Rezension

Geschichte - spannend verpackt!

Die Clique der Ehrlosen -

Die Clique der Ehrlosen
von Thomas Majhen

Bewertet mit 5 Sternen

Damit hätte die deutsche Geschichte einen anderen Verlauf genommen...

Thomas Majhen hat m.E. mit seinem Roman „Die Clique der Ehrlosen“ ein in mehrfacher Hinsicht interessantes und beeindruckendes Buch geschrieben: ich habe selten so viel bei Wikipedia nachgelesen und selten meine Notizverzeichnis-Funktion beim Tolino so stark in Anspruch genommen!

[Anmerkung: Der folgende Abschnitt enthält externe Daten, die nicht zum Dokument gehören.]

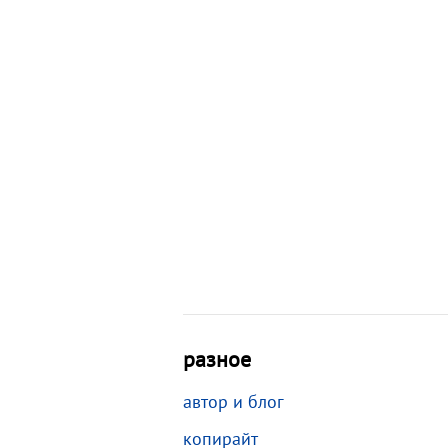
разное
автор и блог
копирайт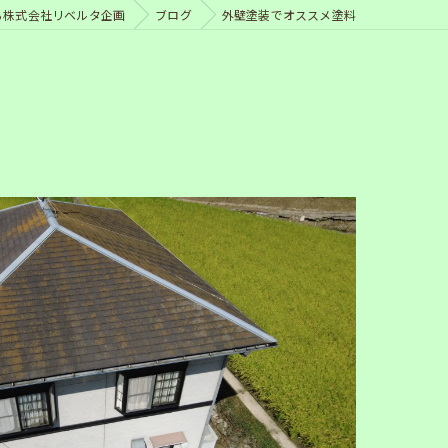
ら株式会社リベルタ企画
ブログ
外壁塗装でオススメ塗料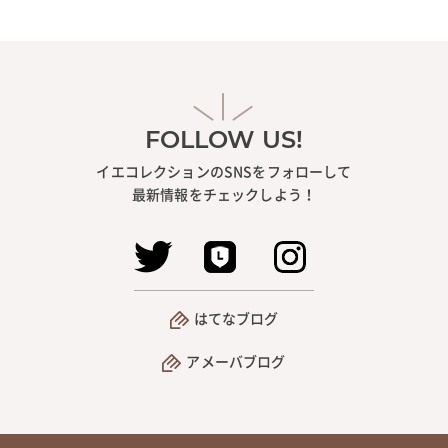
FOLLOW US!
イエコレクションのSNSをフォローして
最新情報をチェックしよう！
はてなブログ
アメーバブログ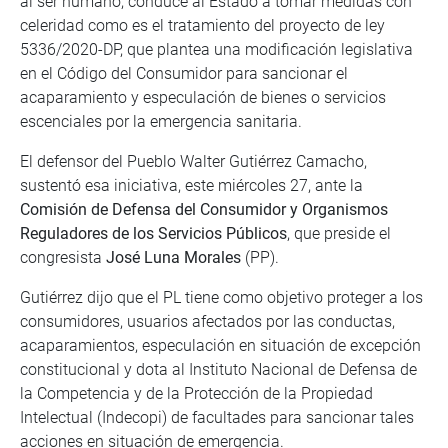
al ser humano, conduce al Estado a tomar medidas con
celeridad como es el tratamiento del proyecto de ley
5336/2020-DP, que plantea una modificación legislativa
en el Código del Consumidor para sancionar el
acaparamiento y especulación de bienes o servicios
escenciales por la emergencia sanitaria.
El defensor del Pueblo Walter Gutiérrez Camacho,
sustentó esa iniciativa, este miércoles 27, ante la
Comisión de Defensa del Consumidor y Organismos
Reguladores de los Servicios Públicos
, que preside el
congresista
José Luna Morales
(PP).
Gutiérrez dijo que el PL tiene como objetivo proteger a los
consumidores, usuarios afectados por las conductas,
acaparamientos, especulación en situación de excepción
constitucional y dota al Instituto Nacional de Defensa de
la Competencia y de la Protección de la Propiedad
Intelectual (Indecopi) de facultades para sancionar tales
acciones en situación de emergencia.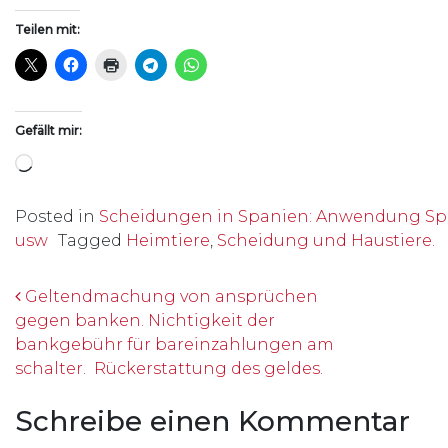
Teilen mit:
Gefällt mir:
Wird geladen …
Posted in
Scheidungen in Spanien: Anwendung Spa
usw
Tagged
Heimtiere
,
Scheidung und Haustiere.
Beitrags-Navigation
Geltendmachung von ansprüchen
gegen banken. Nichtigkeit der
bankgebühr für bareinzahlungen am
schalter. Rückerstattung des geldes.
Schreibe einen Kommentar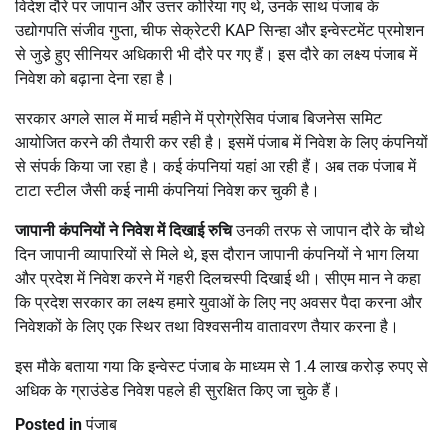
विदेश दौरे पर जापान और उत्तर कोरिया गए थे, उनके साथ पंजाब के
उद्योगपति संजीव गुप्ता, चीफ सेक्रेटरी KAP सिन्हा और इन्वेस्टमेंट प्रमोशन
से जुडे़ हुए सीनियर अधिकारी भी दौरे पर गए हैं। इस दौरे का लक्ष्य पंजाब में
निवेश को बढ़ाना देना रहा है।
सरकार अगले साल में मार्च महीने में प्रोग्रेसिव पंजाब बिजनेस समिट
आयोजित करने की तैयारी कर रही है। इसमें पंजाब में निवेश के लिए कंपनियों
से संपर्क किया जा रहा है। कई कं​पनियां यहां आ रही हैं। अब तक पंजाब में
टाटा स्टील जैसी कई नामी कंपनियां निवेश कर चुकी है।
जापानी कंपनियों ने निवेश में दिखाई रुचि
उनकी तरफ से जापान दौरे के चौथे
दिन जापानी व्यापारियों से मिले थे, इस दौरान जापानी कंपनियों ने भाग लिया
और प्रदेश में निवेश करने में गहरी दिलचस्पी दिखाई थी। सीएम मान ने कहा
कि प्रदेश सरकार का लक्ष्य हमारे युवाओं के लिए नए अवसर पैदा करना और
निवेशकों के लिए एक स्थिर तथा विश्वसनीय वातावरण तैयार करना है।
इस मौके बताया गया कि इन्वेस्ट पंजाब के माध्यम से 1.4 लाख करोड़ रुपए से
अधिक के ग्राउंडेड निवेश पहले ही सुरक्षित किए जा चुके हैं।
Posted in
पंजाब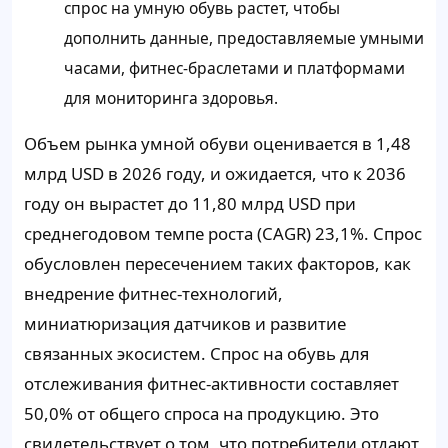
спрос на умную обувь растет, чтобы
дополнить данные, предоставляемые умными
часами, фитнес-браслетами и платформами
для мониторинга здоровья.
Объем рынка умной обуви оценивается в 1,48
млрд USD в 2026 году, и ожидается, что к 2036
году он вырастет до 11,80 млрд USD при
среднегодовом темпе роста (CAGR) 23,1%. Спрос
обусловлен пересечением таких факторов, как
внедрение фитнес-технологий,
миниатюризация датчиков и развитие
связанных экосистем. Спрос на обувь для
отслеживания фитнес-активности составляет
50,0% от общего спроса на продукцию. Это
свидетельствует о том, что потребители отдают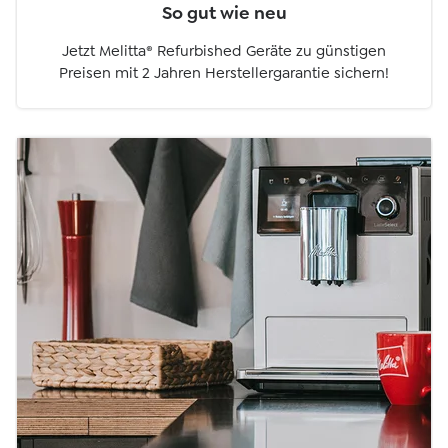
So gut wie neu
Jetzt Melitta® Refurbished Geräte zu günstigen
Preisen mit 2 Jahren Herstellergarantie sichern!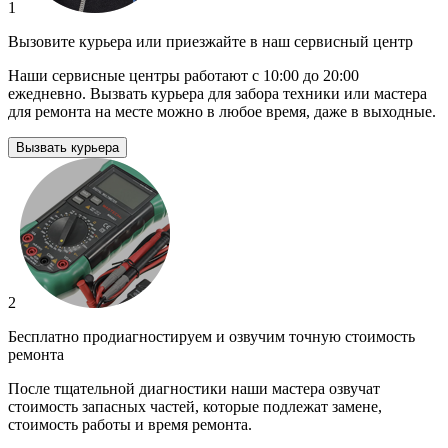
1
Вызовите курьера или приезжайте в наш сервисный центр
Наши сервисные центры работают с 10:00 до 20:00
ежедневно. Вызвать курьера для забора техники или мастера
для ремонта на месте можно в любое время, даже в выходные.
Вызвать курьера
2
Бесплатно продиагностируем и озвучим точную стоимость
ремонта
После тщательной диагностики наши мастера озвучат
стоимость запасных частей, которые подлежат замене,
стоимость работы и время ремонта.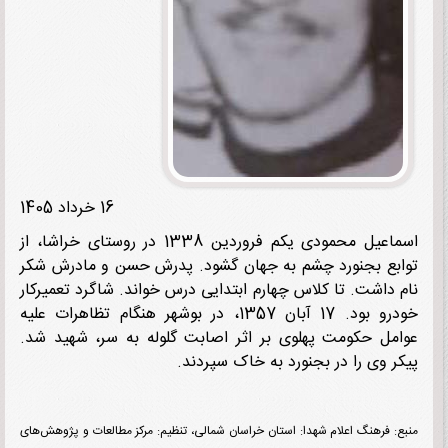
16 خرداد 1405
اسماعیل محمودی یکم فروردین 1338 در روستای خراشا، از
بع بجنورد چشم به جهان گشود. پدرش حسن و مادرش شکر
 داشت. تا کلاس چهارم ابتدایی درس خواند. شاگرد تعمیرکار
خودرو بود. 17 آبان 1357، در بوشهر هنگام تظاهرات علیه
مل حکومت پهلوی بر اثر اصابت گلوله به سر، شهید شد.
ر وی را در بجنورد به خاک سپردند.
: فرهنگ اعلام شهدا: استان خراسان شمالی، تنظیم: مرکز مطالعات و پژوهش‌های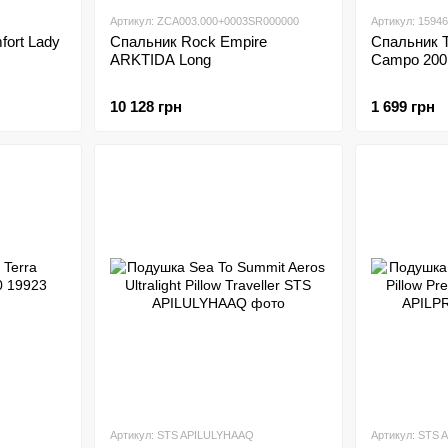
Артикул: ZCA003.000+0003SR000000
Артикул: 15946
fort Lady
Спальник Rock Empire
Спальник Te
ARKTIDA Long
Campo 200
10 128 грн
1 699 грн
Артикул: STS APILULYHAAQ
Артикул: STS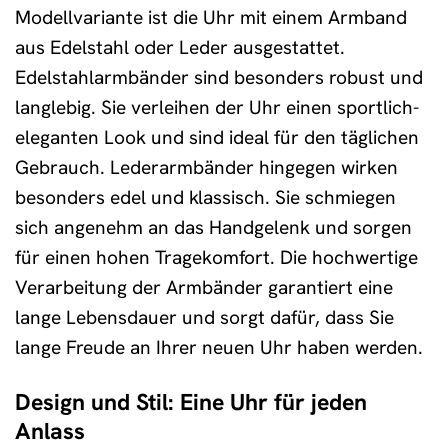
Modellvariante ist die Uhr mit einem Armband
aus Edelstahl oder Leder ausgestattet.
Edelstahlarmbänder sind besonders robust und
langlebig. Sie verleihen der Uhr einen sportlich-
eleganten Look und sind ideal für den täglichen
Gebrauch. Lederarmbänder hingegen wirken
besonders edel und klassisch. Sie schmiegen
sich angenehm an das Handgelenk und sorgen
für einen hohen Tragekomfort. Die hochwertige
Verarbeitung der Armbänder garantiert eine
lange Lebensdauer und sorgt dafür, dass Sie
lange Freude an Ihrer neuen Uhr haben werden.
Design und Stil: Eine Uhr für jeden
Anlass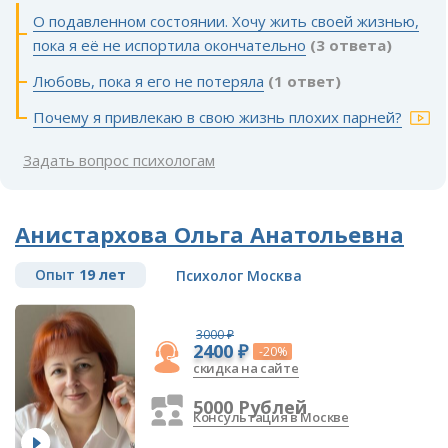
О подавленном состоянии. Хочу жить своей жизнью,
пока я её не испортила окончательно
(3 ответа)
Любовь, пока я его не потеряла
(1 ответ)
Почему я привлекаю в свою жизнь плохих парней?
Задать вопрос психологам
Анистархова Ольга Анатольевна
Опыт
19 лет
Психолог Москва
3000 ₽
2400 ₽
-20%
скидка на сайте
5000 Рублей
Консультация в Москве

Zuerst muss ich eine komplette Bildungslücke gestehen: von der Septemberrevolution 1938 hatte ich bisher keine Ahnung... Klar, Elsers Attentatsversuch 1939, Stauffenberg (und andere) 1944 – und auch immer mal wieder Einzelpersonen, die es gewagt haben und gescheitert sind... Aber dass sich 1938 eine größere Anzahl von hohen Wehrmachtsoffizieren und auch einflussreichen Zivilisten zusammengefunden haben, um Hitler zu stürzen (von einigen wurde auch sein Tod billigend in Kauf genommen) – nein, das war mir vollkommen neu!

Auslöser für diesen Zusammenschluss war die Blomberg-Fritsch-Affäre (Oberbefehlshaber des Heeres / der Wehrmacht), sie wurden durch falsche Anschuldigungen ihrer Ämter enthoben, damit hatte Hitler sich seiner wichtigsten Kritiker seiner aggressiven Außenpolitik „entledigt“ und konnte selbst den Oberbefehl übernehmen. Beide waren in der Wehrmacht sehr angesehen und viele durchschauten den dahinterliegenden Zweck.

Hans Oster baut ein Netzwerk auf, zu dem u.a. Erwin von Witzleben, Carl Goerdeler, Wilhelm Canaris, Friedrich Heinz und viele mehr gehören – für mich war die große Anzahl erstaunlich und wie offen sie teilweise über ihre Pläne gesprochen haben...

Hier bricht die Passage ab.